The financing includes senior loans of up to US$10 million from the International Financing Corporation (IFC), up to US$12 million from the IFC-Canada Climate Change Program and up to US$11.75 million from the European Investment Bank (EIB).

The Ngonye project, Enel’s first power plant in Zambia, is located in Lusaka South Multi-Facility Economic Zone in the country’s south.

Enel will invest a total of US$40 million in the construction of the site, which is expected to generate around 70 GWh per year once completed.

The PV installation will be owned by a special purpose vehicle that will see Enel hold an 80% stake and the IDC holding a 20% minority stake.

The project has also signed off on a 25-year power purchase agreement with Zambia’s state-owned utility ZESCO.

Antonio Cammisecra, head of Enel Green Power, said: “The signing of this financing agreement marks an important step toward the start of an operational presence of Enel in Zambia, helping us establish a stronger foothold in the country. We will be contributing to Zambia’s sustainable development through our renewable energy, leveraging on the country’s abundance of resources and cooperation with reputed international and local partners within the framework of the Scaling Solar programme.”

“The ongoing initiative to standardize both tendering and financing processes, is creating economies of scale for solar projects across the African continent improving economic viability and resulting in the development of solar power in smaller markets and developing countries,” EIB Vice-President Andrew McDowell said.

“Scaling Solar has set a new standard for the development of solar power in Africa, starting with these two projects in Zambia,” said IFC Chief Executive Philippe Le Houérou.

5 COMMENTS

  1. Multi-facility economic zones: Can a government discriminate between businesses in economic zones and those located elsewhere within the same city? Does it make sense whether social,political or economic?
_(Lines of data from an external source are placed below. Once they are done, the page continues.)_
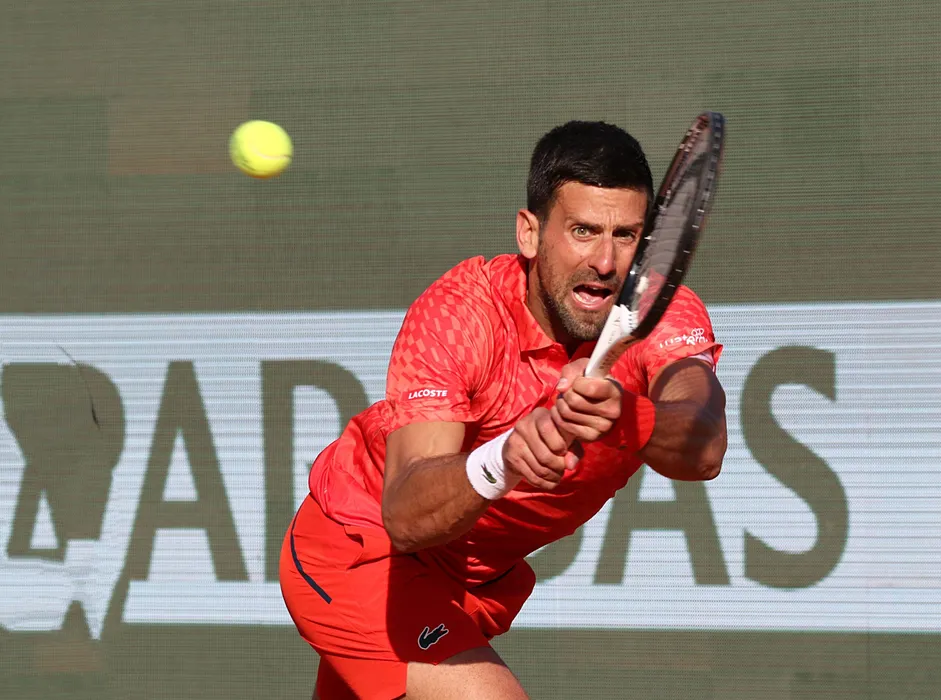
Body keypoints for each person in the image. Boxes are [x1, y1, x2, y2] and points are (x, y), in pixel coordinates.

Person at [280, 120, 727, 700]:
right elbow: (406, 514)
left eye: (626, 236)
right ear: (530, 233)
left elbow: (704, 444)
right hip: (362, 551)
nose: (605, 260)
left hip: (470, 582)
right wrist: (504, 458)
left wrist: (626, 416)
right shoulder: (460, 314)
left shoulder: (662, 315)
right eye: (583, 231)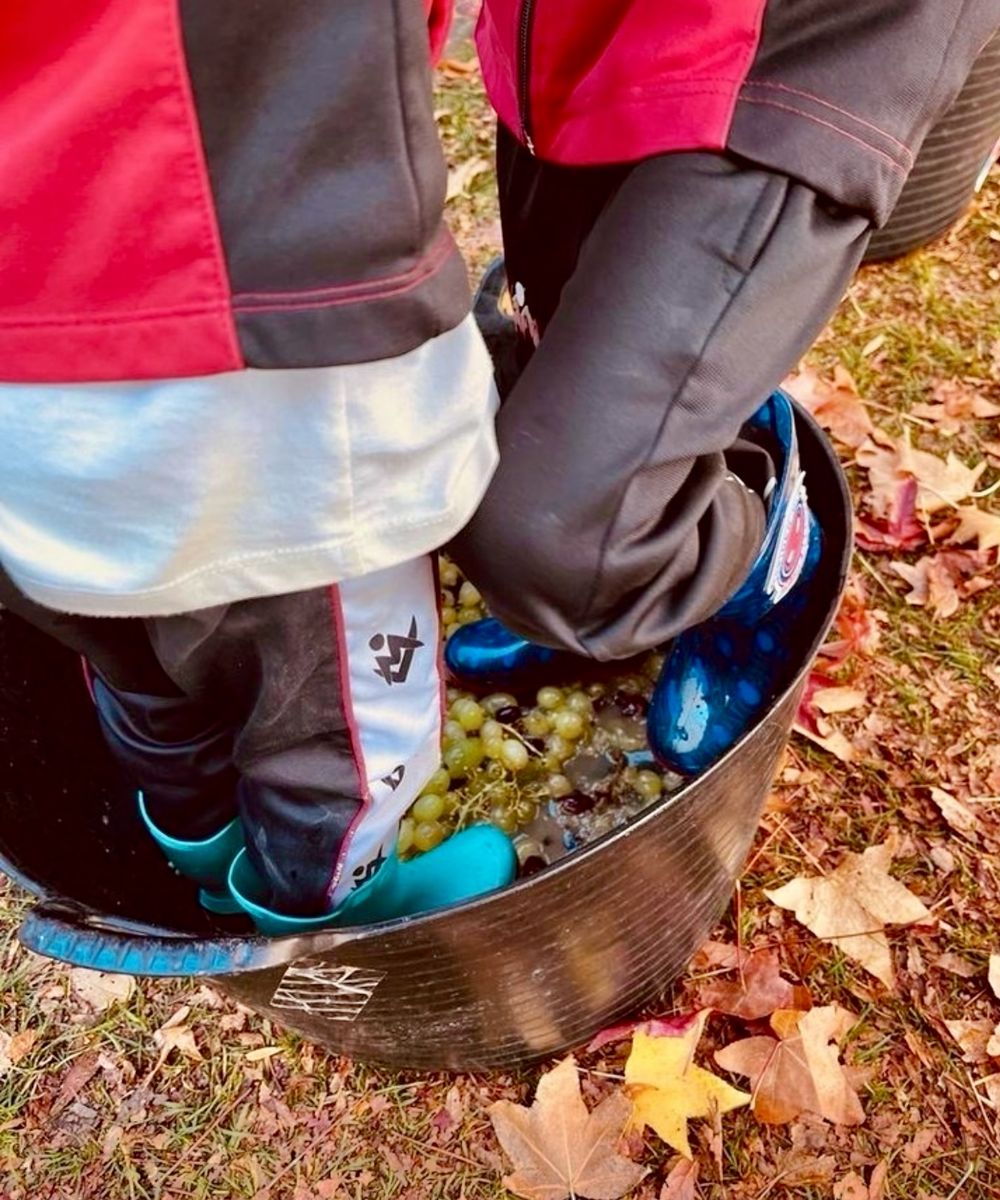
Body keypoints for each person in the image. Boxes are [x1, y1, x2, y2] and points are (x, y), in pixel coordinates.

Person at [0, 0, 516, 934]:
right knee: (343, 734)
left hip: (26, 416)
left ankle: (205, 845)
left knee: (137, 658)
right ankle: (324, 904)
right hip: (268, 385)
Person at [446, 0, 1000, 773]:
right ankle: (650, 535)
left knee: (556, 540)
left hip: (778, 41)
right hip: (567, 32)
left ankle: (760, 558)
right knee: (557, 347)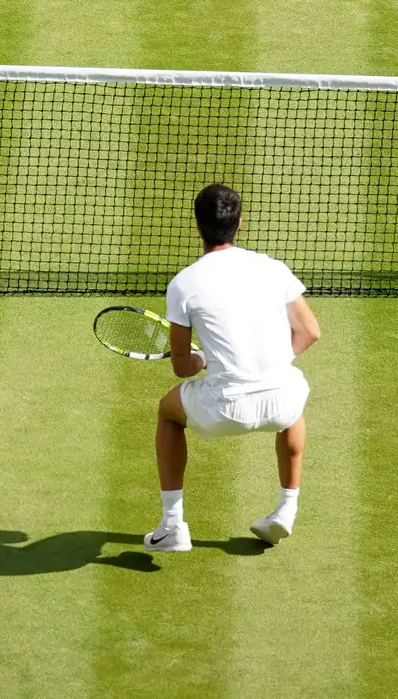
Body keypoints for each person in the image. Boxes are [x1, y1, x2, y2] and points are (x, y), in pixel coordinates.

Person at [144, 183, 322, 552]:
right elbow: (309, 332)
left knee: (168, 411)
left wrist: (203, 360)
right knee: (291, 396)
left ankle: (172, 525)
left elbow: (182, 368)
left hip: (225, 410)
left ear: (197, 227)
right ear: (239, 223)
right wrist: (267, 365)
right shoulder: (273, 268)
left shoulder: (183, 284)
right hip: (280, 404)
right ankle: (286, 510)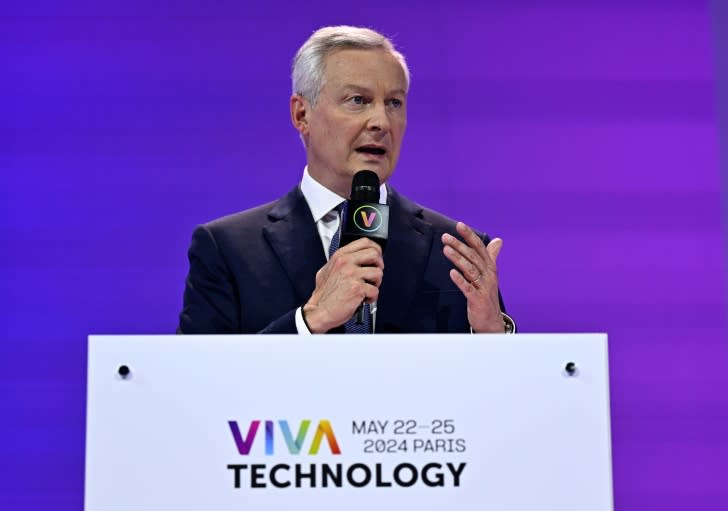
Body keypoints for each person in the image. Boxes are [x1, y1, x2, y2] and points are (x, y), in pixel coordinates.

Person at [178, 25, 514, 334]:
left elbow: (507, 387)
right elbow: (194, 382)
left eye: (394, 102)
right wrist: (309, 321)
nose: (381, 121)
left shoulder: (458, 252)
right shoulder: (226, 249)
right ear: (301, 114)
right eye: (358, 100)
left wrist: (493, 336)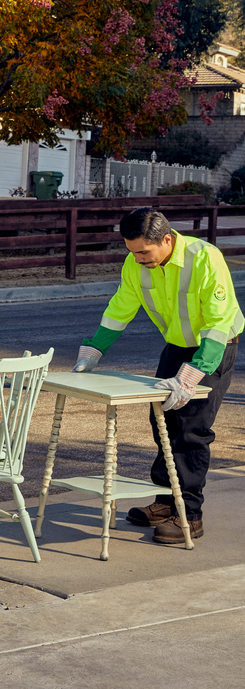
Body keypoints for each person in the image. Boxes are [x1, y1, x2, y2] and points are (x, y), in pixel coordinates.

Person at [73, 207, 243, 544]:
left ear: (166, 239)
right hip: (176, 349)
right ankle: (167, 503)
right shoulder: (136, 264)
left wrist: (191, 376)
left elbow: (218, 321)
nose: (137, 259)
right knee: (163, 424)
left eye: (143, 252)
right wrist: (92, 352)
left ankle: (189, 516)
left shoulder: (205, 258)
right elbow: (120, 308)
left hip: (214, 348)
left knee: (191, 431)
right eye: (131, 251)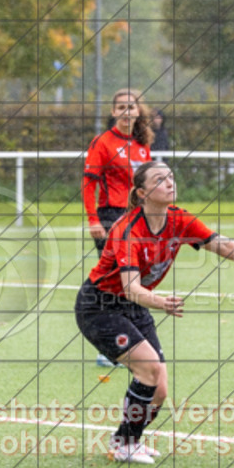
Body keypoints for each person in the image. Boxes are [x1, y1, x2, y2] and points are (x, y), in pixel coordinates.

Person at [76, 161, 234, 464]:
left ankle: (126, 439)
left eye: (171, 177)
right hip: (100, 306)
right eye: (160, 179)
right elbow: (132, 287)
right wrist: (161, 302)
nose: (169, 182)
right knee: (148, 370)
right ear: (142, 192)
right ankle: (125, 445)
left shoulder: (179, 219)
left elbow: (222, 245)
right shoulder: (127, 229)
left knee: (159, 389)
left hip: (134, 304)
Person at [83, 89, 154, 368]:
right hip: (111, 218)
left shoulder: (142, 145)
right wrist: (93, 219)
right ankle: (109, 344)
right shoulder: (103, 143)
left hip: (137, 219)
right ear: (114, 112)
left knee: (134, 280)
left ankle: (126, 342)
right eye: (121, 107)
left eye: (131, 107)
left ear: (138, 112)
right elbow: (89, 183)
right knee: (116, 279)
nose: (126, 111)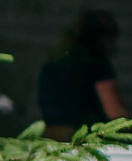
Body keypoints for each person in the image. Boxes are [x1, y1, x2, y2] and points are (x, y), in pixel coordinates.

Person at [36, 8, 126, 140]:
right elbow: (115, 113)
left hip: (51, 139)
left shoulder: (53, 63)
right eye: (111, 35)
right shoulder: (97, 64)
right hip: (84, 139)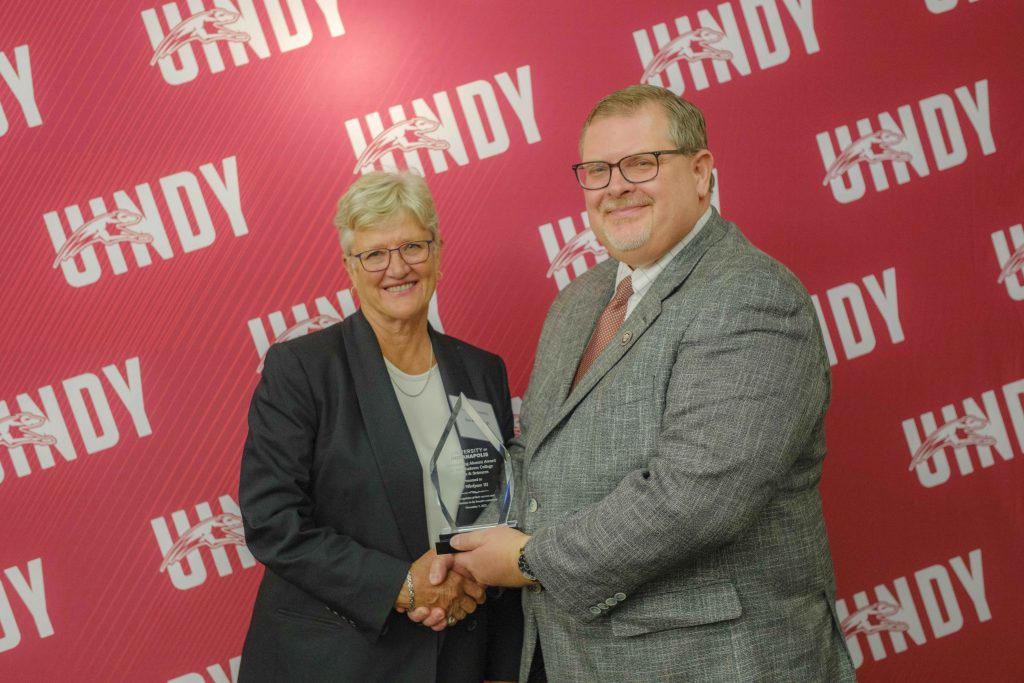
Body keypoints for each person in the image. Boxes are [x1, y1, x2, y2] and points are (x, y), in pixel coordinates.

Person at [424, 84, 857, 681]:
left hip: (715, 663)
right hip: (575, 656)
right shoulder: (579, 302)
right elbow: (538, 454)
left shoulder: (751, 297)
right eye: (597, 170)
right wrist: (466, 551)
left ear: (701, 173)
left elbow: (695, 498)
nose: (616, 186)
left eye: (641, 164)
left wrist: (527, 559)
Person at [237, 171, 522, 682]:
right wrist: (402, 584)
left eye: (413, 245)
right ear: (349, 267)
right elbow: (272, 521)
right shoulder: (302, 369)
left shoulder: (483, 372)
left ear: (437, 251)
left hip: (457, 654)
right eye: (374, 253)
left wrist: (501, 658)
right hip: (336, 661)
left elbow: (498, 516)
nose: (397, 268)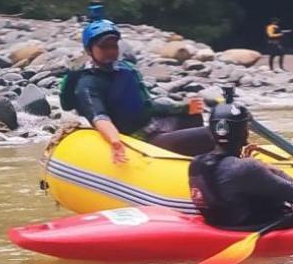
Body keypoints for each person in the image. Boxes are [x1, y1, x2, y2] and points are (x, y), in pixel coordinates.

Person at [61, 19, 210, 163]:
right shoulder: (87, 83)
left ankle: (195, 162)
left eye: (113, 46)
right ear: (89, 50)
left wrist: (183, 107)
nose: (110, 51)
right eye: (104, 47)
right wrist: (115, 141)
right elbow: (99, 117)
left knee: (193, 116)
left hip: (152, 127)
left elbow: (147, 105)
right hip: (136, 141)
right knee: (208, 133)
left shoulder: (126, 69)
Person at [188, 91, 293, 228]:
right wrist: (266, 167)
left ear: (211, 132)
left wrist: (245, 163)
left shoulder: (196, 163)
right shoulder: (247, 168)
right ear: (244, 133)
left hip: (220, 225)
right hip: (254, 228)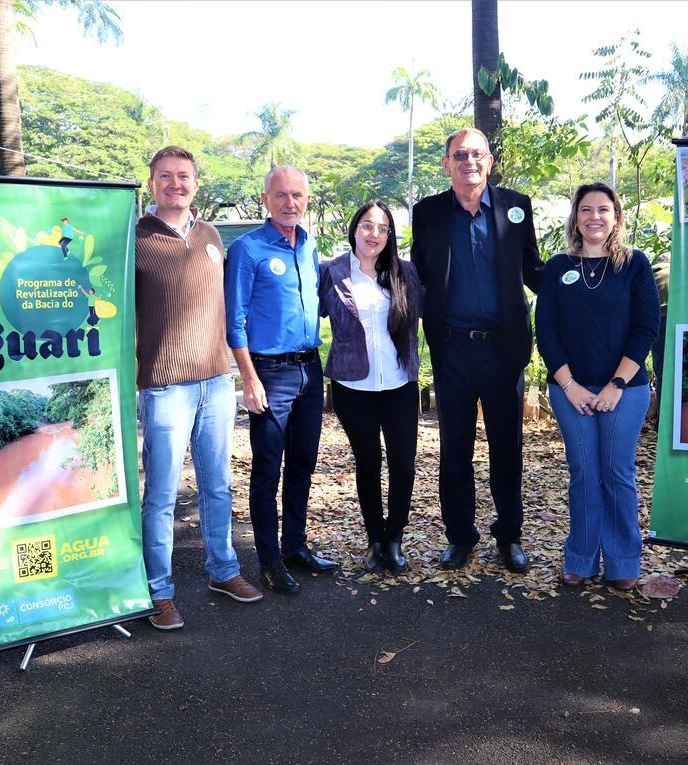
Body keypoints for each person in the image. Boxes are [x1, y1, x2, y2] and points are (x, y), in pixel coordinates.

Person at [135, 145, 263, 631]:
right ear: (152, 184)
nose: (176, 184)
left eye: (184, 176)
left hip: (215, 381)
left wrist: (240, 372)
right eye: (165, 176)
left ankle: (223, 570)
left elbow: (229, 311)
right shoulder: (136, 238)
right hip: (165, 387)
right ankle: (159, 591)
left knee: (217, 485)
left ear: (196, 184)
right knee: (163, 493)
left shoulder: (210, 235)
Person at [410, 128, 543, 572]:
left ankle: (510, 536)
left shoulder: (517, 207)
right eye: (460, 154)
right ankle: (461, 536)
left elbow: (532, 269)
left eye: (477, 154)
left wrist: (582, 283)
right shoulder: (427, 213)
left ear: (490, 161)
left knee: (508, 447)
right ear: (446, 163)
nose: (470, 161)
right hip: (453, 352)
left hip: (505, 352)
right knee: (455, 448)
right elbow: (421, 275)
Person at [535, 182, 659, 591]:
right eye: (586, 210)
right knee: (584, 472)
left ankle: (624, 561)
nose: (594, 217)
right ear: (576, 218)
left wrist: (616, 384)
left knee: (616, 471)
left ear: (616, 217)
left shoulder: (635, 265)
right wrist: (568, 384)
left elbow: (645, 329)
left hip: (625, 390)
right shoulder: (557, 267)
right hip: (571, 389)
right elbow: (546, 331)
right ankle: (582, 559)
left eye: (603, 209)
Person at [225, 165, 339, 593]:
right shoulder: (248, 249)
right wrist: (248, 378)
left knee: (303, 466)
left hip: (311, 368)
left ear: (306, 199)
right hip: (270, 373)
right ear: (265, 198)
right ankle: (269, 561)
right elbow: (233, 320)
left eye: (298, 196)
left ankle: (295, 546)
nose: (290, 203)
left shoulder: (309, 248)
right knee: (267, 469)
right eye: (281, 195)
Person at [319, 201, 424, 574]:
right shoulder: (331, 272)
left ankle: (394, 538)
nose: (374, 234)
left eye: (382, 228)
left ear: (389, 235)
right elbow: (303, 309)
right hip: (352, 385)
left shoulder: (405, 273)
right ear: (354, 229)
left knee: (403, 463)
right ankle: (374, 539)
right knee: (368, 462)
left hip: (398, 383)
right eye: (367, 225)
  2. In early 2016, government through IDC reported that they had signed two PPPs each 50MWs after a competitive international bidding.

    HE President EL in fact did promise that nation that these solar projects will be ready by July 2016. One wonders what became of these two projects and how this current one differs from the previous two.

    A low of excitement was raised over the solar power projects and some private developers have been ready to go it alone by for the poor inertia from IDC.

    The 20MW Power Purchase Agreement have equally not yielded any completed works on solar power generated projects.

    The challenge we have in this sector like many others is lack of policy consistent which takes away the credibility of IDC to sustain guarantees on investor ROI.

    Lastly, am…

  3. I would want to know more about IDC and how different it is from institutions like Zesco. Seriously am lost on this one and hope am not the only one.

  4. #3 Victorialfalls, you are not the only one and you will see a lot of overlaps, duplication and inconsistences between IDC, and Zesco and other parastatals. I don’t think that even the two parties know their boundaries!!

  5. You borrow $19 million from ZCCM then you go outside again and start borrowing why not use that same $19 million so that you own 75 % of the project.